The terms defibrillation and cardioversion are often wrongly used interchangeably. Cardioversion is applied to a myocardium with an abnormal rhythm that is able to generate a pulse, but insufficient for adequate perfusion. Defibrillation is used when there is no pulse or no perfusing rhythm. Cardioversion is used for patients with haemodynamic unstable SVT, VT (with a pulse), atrial fibrillation and atrial flutter.

The energy dose in cardioversion is less (0.5 - 2 J/kg) than in defibrillation (2 - 4 J/kg). In cardioversion the shock is discharged synchronously with the native R wave of the patient. Without synchronisation, VF can be induced if a shock is delivered during the refractory period of the cardiac cycle. The majority of defibrillators default to unsynchronised mode. It is therefore imperative to reset the synchronisation button before each discharge. Synchronisation with a broad complex VT can be difficult. Choose the lead with the best identifiable R waves. Synchronisation problems must be suspected when the defibrillator fails to discharge after pressing the shock button. In this case use unsynchronised cardioversion.

Children with congenital heart disease are now surviving into adulthood. Unfortunately cardiac surgery leaves atrial scars that may predispose the patient to dysrhythmias. Therefore life-threatening shockable dysrhythmias will be seen more often in the emergency setting. Healthcare practitioners should aim to deliver the first DC shock within 3 minutes after recognising the shockable arrhythmia.

Suggested reading

Biarent D, Bingham R, Eich C, et al. European Resuscitation Council Guidelines for Resuscitation 2010: Paediatric Life Support. Resuscitation 2010;81:1364-1388.

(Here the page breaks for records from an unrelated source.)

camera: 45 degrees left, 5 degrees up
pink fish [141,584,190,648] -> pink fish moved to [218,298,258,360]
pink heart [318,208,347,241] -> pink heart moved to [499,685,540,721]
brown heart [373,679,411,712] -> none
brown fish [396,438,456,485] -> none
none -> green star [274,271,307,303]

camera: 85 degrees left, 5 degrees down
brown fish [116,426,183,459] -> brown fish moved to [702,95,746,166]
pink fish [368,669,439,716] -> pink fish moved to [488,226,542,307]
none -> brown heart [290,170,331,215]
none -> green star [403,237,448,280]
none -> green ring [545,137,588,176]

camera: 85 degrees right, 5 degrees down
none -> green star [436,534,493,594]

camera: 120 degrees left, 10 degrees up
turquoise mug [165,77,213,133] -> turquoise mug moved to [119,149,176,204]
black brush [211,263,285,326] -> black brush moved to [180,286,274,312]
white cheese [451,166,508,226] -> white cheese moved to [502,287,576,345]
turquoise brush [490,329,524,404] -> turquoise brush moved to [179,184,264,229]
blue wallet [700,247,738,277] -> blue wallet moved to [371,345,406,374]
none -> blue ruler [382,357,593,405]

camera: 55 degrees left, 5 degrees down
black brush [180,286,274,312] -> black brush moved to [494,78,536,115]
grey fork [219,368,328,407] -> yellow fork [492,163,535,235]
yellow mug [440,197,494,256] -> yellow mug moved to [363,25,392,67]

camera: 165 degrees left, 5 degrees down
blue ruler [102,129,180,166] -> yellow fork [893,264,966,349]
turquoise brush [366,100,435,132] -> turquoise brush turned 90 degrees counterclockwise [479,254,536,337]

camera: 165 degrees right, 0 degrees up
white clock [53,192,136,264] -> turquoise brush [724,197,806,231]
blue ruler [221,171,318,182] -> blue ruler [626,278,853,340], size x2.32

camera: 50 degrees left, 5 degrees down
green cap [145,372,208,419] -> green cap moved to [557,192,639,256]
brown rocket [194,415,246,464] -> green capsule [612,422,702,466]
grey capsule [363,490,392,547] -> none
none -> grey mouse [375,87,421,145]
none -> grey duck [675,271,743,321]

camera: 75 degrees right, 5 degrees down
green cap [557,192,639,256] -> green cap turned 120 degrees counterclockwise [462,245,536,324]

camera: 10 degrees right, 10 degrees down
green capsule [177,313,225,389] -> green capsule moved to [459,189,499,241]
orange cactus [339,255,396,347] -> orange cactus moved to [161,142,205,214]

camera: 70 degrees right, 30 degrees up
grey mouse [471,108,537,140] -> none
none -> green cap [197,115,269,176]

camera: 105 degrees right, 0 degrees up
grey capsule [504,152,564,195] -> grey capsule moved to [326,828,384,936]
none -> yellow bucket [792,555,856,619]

De Caen AR, Kleinman ME, Chameides L, et al. Paediatric basic and advanced life support. 2010 International Consensus on Cardiopulmonary Resuscitation and Emergency Cardiovascular Care Science with Treatment Recommendations. Resuscitation 2010;81S:e213-259.

Kleinman ME, Chameides L, Schexnayder SM, et al. Pediatric advanced life support: 2010 American Heart Association Guidelines for Cardiopulmonary Resuscitation and Emergency Cardiovascular Care. Circulation 2010;122(suppl 3):S876-908.

Tibbals J, Carter B, Kiraly NJ, et al. External and internal biphasic direct current shock dose for pediatric ventricular fibrillation and pulseless ventricular tachycardia. Pediatric Critical Care Medicine 2011;12(1):14-20.